Tuesday, September 27, 2022


Even allowing for TV hyperbole I don't like the term "historic storm," especially when I'm in its path.  Ian is one of my favorite names -- Ian Holm, Ian Richardson, Ian Bostridge, Ian McKellen -- so it would be ironic to die from Hurricane Ian.  But the world is coming unglued everywhere so...on with the show.

The fools in charge of Russia seem determined to spread their nasty war to other parts of the planet.  Right now gas is gushing into the Baltic from three leaks in the Nord Stream pipelines; Danish and Swedish seismologists report undersea explosions but can't say if they resulted from earthquakes or sabotage.  Could a certain country be "weaponizing" energy supplies to intimidate western Europe?    Meanwhile Russia held "referendums" in four occupied regions of Ukraine and to no one's surprise, practically everyone there is eager to become part of the Russian Empire, international law be damned.  Take notes, Republicans.

Tatsunori Motoki, an official of the Japanese consulate in Vladivostok, has been given forty-eight hours to leave the country.  The Federal Security Service (formerly the KGB) accused him of buying classified information after blindfolding him and working him over, just like the good old days.  They could better be employed chasing down the thousands of draft-dodgers who are abandoning Russia like a smoldering Lada.
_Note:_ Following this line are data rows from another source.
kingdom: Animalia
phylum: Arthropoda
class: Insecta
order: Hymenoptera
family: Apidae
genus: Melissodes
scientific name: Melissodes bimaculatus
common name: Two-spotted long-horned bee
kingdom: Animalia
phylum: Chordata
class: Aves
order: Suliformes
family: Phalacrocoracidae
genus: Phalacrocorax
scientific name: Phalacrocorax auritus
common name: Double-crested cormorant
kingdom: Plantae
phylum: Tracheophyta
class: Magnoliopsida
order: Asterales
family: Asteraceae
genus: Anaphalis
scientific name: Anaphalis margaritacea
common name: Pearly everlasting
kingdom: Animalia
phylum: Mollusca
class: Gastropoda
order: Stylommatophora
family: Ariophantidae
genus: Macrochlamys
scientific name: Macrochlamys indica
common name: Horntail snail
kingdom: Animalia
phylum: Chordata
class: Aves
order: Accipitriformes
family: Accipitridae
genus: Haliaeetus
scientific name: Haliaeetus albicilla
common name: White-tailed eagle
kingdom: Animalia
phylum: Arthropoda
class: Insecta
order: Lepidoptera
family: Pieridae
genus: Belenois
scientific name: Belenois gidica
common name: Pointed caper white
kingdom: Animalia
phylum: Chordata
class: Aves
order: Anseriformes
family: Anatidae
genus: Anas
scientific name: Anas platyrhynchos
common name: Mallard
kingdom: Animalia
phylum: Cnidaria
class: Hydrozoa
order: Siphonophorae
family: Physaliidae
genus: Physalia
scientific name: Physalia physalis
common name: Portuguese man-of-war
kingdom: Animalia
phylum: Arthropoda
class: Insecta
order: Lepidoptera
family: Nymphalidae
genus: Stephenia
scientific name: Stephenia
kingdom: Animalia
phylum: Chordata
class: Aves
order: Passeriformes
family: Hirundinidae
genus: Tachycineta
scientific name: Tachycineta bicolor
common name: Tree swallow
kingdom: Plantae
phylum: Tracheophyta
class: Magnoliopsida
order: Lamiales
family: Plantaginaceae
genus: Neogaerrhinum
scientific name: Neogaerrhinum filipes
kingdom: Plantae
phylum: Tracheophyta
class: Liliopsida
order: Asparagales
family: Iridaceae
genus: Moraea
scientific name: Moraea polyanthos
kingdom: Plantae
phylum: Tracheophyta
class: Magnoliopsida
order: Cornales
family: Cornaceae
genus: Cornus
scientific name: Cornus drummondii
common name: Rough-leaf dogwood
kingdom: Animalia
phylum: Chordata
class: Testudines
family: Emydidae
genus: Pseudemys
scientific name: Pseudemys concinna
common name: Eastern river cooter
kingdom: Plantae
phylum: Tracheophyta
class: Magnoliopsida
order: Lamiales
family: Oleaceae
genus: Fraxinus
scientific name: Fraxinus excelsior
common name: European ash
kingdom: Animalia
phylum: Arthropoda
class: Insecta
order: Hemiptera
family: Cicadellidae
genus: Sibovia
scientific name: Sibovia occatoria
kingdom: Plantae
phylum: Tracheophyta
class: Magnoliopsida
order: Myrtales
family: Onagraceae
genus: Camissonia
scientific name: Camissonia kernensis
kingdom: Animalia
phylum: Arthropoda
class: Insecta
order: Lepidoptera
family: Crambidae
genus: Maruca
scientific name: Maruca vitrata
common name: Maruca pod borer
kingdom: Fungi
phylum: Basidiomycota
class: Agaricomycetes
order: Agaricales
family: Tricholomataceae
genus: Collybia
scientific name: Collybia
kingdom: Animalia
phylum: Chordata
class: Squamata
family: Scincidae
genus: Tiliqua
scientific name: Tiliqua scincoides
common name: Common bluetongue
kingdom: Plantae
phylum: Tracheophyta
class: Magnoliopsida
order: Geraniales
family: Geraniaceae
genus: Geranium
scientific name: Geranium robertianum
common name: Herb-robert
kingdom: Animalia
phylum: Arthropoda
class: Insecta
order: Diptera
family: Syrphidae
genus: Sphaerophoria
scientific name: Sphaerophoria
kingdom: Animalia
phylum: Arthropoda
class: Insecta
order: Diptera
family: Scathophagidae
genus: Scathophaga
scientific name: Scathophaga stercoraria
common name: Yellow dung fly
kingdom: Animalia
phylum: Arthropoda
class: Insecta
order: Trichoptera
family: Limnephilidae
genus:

In other automotive news, remember O.J. and the white Bronco, followed by half the LAPD?  There was a tribute act this morning, as indicted Texas attorney general Ken Paxton fled a subpoena being served in an abortion access case.  The getaway driver was his wife, state senator Angela Paxton.  Maybe the AG thought it was another indictment.

Why is everybody angry at Brett Favre over a measly few million dollars?  The federal money was supposed to be for poor people, of which Mississippi has more than most, and all Number Four did was divert most of it to build a volleyball stadium at the University of Southern Mississippi, where his daughter happened to be on the volleyball team.  His wasn't the only snout in the trough, but it was the most famous one.  Clearly this was part of a long-term strategy to bring the Olympics to the failed state.  "We already have a state-of-the-art volleyball facility!  If y'all have a problem with diving into brown water, that's something we could definitely work on."

If you think "kicking authority in the balls" is too incendiary, too uncivil, how about "Fuck the voting, let's get right to the violence"?  That was Roger Stone's advice to the Proud Goys in the days before the January 6 coup attempt.  A Danish film crew has provided the House Committee with a sneak preview of their documentary A Storm Foretold, which means we may get to see it tomorrow night, though not on the spineless networks.  The dapper dork goes on, "Shoot to kill.  You see an Antifa, shoot to kill.  The key thing to do is to claim victory.  No, we won.  Sorry, fuck you."  It's obvious why Trump wanted the metal detectors taken down at his pre-Putsch rally.  

How would you like to go hog hunting?  How would you like to go hog hunting in a helicopter?  How would you like to go hog hunting in a helicopter with Marjorie Taylor Greene?   Your lucky day.